Tindakan terhadap karangan berupa pemberian paraf guru atau hanya berupa pemberian nilai tanpa dasar pemberian nilai yang jelas. Lebih parah lagi, karangan siswa dikumpulkan tanpa pernah dikoreksi letak kesalahannya dan tidak pernah dikembalikan kepada siswa.

Persolan ini semata-mata bukan pada mereka. Harus diakui, sistem pendidikan yang mencetak guru-guru, harus dikoreksi dan diperbaiki. Pernahkah di perguruan tinggi tempat mereka dididik dilakukan sistem pembinaan menulis dan sastra ini? Lembaga pendidikan guru yang mencetak guru-guru ini juga harus ikut bertanggung jawab terhadap kondisi ini.

Demikian juga dengan manajemen sistem penyelenggaraan pembelajaran di sekolah-sekolah kelas rendah. Manajemen sekolah harus segera disempurnakan. Arah pembelajaran, terutama pembelajaran bahasa Indonesia harus segera difokuskan untuk untuk menjadikan siswa terampil dalam menulis dan sastra.

Fasilitas pendidikan untuk mencapai kondisi, segera disediakan. Baru belakangan pembangunan perpustakaan-perpustakaan sekilah rendah kita mulai dilakukan, itu pun masih beberapa sekolah saja. Itu belum sampai pada pengelolaan perpustakaan sekolah, diantaranya masih berlangsung kaku.

Sebenarnya banyak yang harus bertanggung jawab terhadap kondisi.
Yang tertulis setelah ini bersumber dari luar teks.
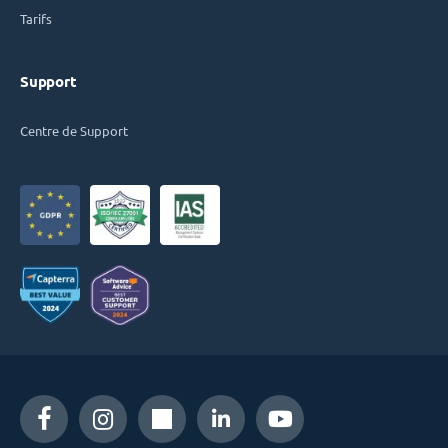
Tarifs
Support
Centre de Support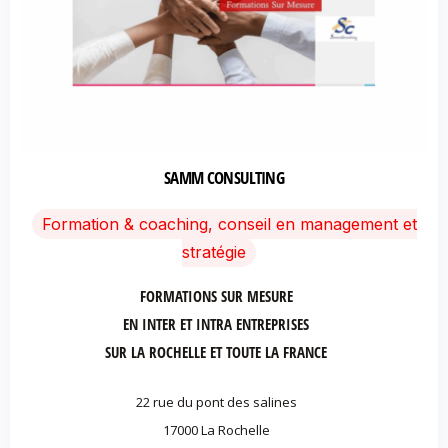
SAMM CONSULTING
Formation & coaching, conseil en management et
stratégie
FORMATIONS SUR MESURE
EN INTER ET INTRA ENTREPRISES
SUR LA ROCHELLE ET TOUTE LA FRANCE
22 rue du pont des salines
17000 La Rochelle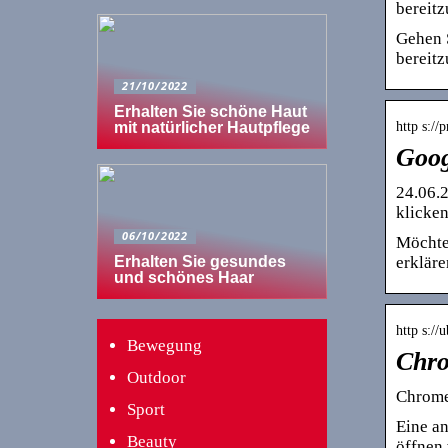
bereitz
Gehen 
bereitz
21/10/2022
Erhalten Sie schöne Haut
http s://
mit natürlicher Hautpflege
Goog
24.06.2
klicke
06/10/2022
Möchte
erkläre
Erhalten Sie gesundes
und schönes Haar
http s:/
Bewegung
Chro
Outdoor
Chrome,
Sport
Eine an
Beauty
öffnen 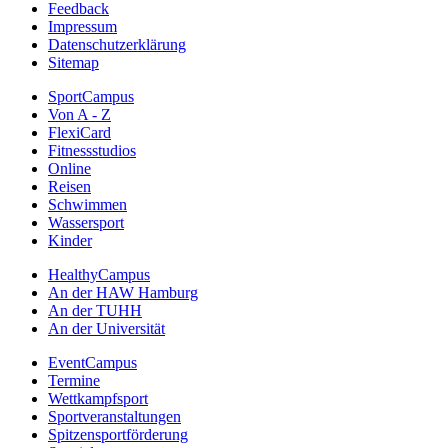
Feedback
Impressum
Datenschutzerklärung
Sitemap
SportCampus
Von A - Z
FlexiCard
Fitnessstudios
Online
Reisen
Schwimmen
Wassersport
Kinder
HealthyCampus
An der HAW Hamburg
An der TUHH
An der Universität
EventCampus
Termine
Wettkampfsport
Sportveranstaltungen
Spitzensportförderung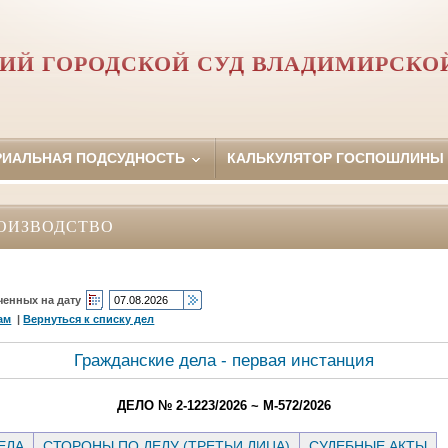
ИЙ ГОРОДСКОЙ СУД ВЛАДИМИРСКО
РИАЛЬНАЯ ПОДСУДНОСТЬ
КАЛЬКУЛЯТОР ГОСПОШЛИНЫ
ОИЗВОДСТВО
ченных на дату
ам
|
Вернуться к списку дел
Гражданские дела - первая инстанция
ДЕЛО № 2-1223/2026 ~ М-572/2026
ЕЛА
СТОРОНЫ ПО ДЕЛУ (ТРЕТЬИ ЛИЦА)
СУДЕБНЫЕ АКТЫ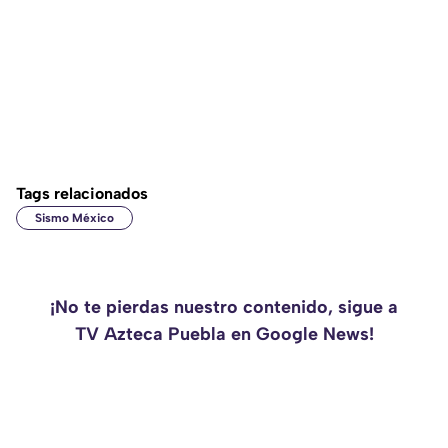
Tags relacionados
Sismo México
¡No te pierdas nuestro contenido, sigue a
TV Azteca Puebla en Google News!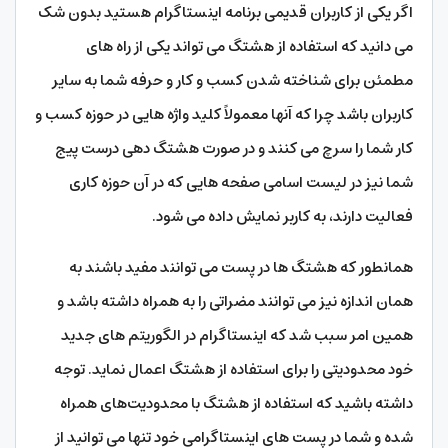
اگر یکی از کاربران قدیمی برنامه اینستاگرام هستید بدون شک
می دانید که استفاده از هشتگ می تواند یکی از راه های
مطمئن برای شناخته شدن کسب و کار و حرفه شما به سایر
کاربران باشد چرا که آنها معمولاً کلید واژه هایی در حوزه کسب و
کار شما را سرچ می کنند و در صورت هشتگ دهی درست پیج
شما نیز در لیست اسامی صفحه هایی که در آن حوزه کاری
فعالیت دارند، به کاربر نمایش داده می شود.
همانطور که هشتگ ها در پست می توانند مفید باشند به
همان اندازه نیز می‌ توانند مضراتی را به همراه داشته باشد و
همین امر سبب شد که اینستاگرام در الگوریتم های جدید
خود محدودیتی را برای استفاده از هشتگ اعمال نماید. توجه
داشته باشید که استفاده از هشتگ با محدودیت‌های همراه
شده و شما در پست های اینستاگرامی خود تنها می توانید از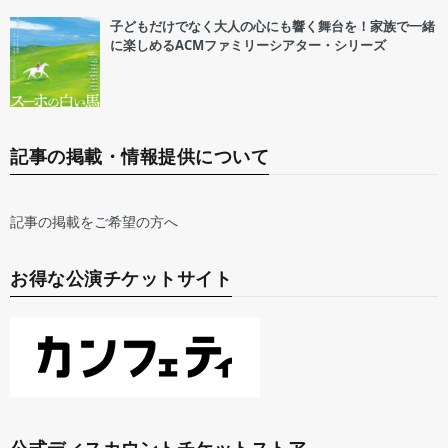
子どもだけでなく大人の心にも響く舞台を！家族で一緒
に楽しめるACMファミリーシアター・シリーズ
記事の掲載・情報提供について
記事の掲載をご希望の方へ
お得な公演チケットサイト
Karena itu sebaiknya semua stockholder yang ada harus di Sumatera Utara harus segera duduk bersama, terutama dalam ruang laingkup yang lebih kecil seperti misalnya melalui koordinasi yang dilakukan kepala unit pelaksana teknis yang ada di lapangan.

Revitalisasi perbaikan pembelajaran dapat dilakukan melalui sistem-sistem pendidkan kilat seperti pelatihan-pelatihan menulis dan sastra bagi guru-guru bahasa Indonesia kelas rendah, pembinaan penyelenggaraan majalah dinding sekolah, sistem pengelolaan perpustakaan dan budaya baca, dan berbagai aktivitas lainnya.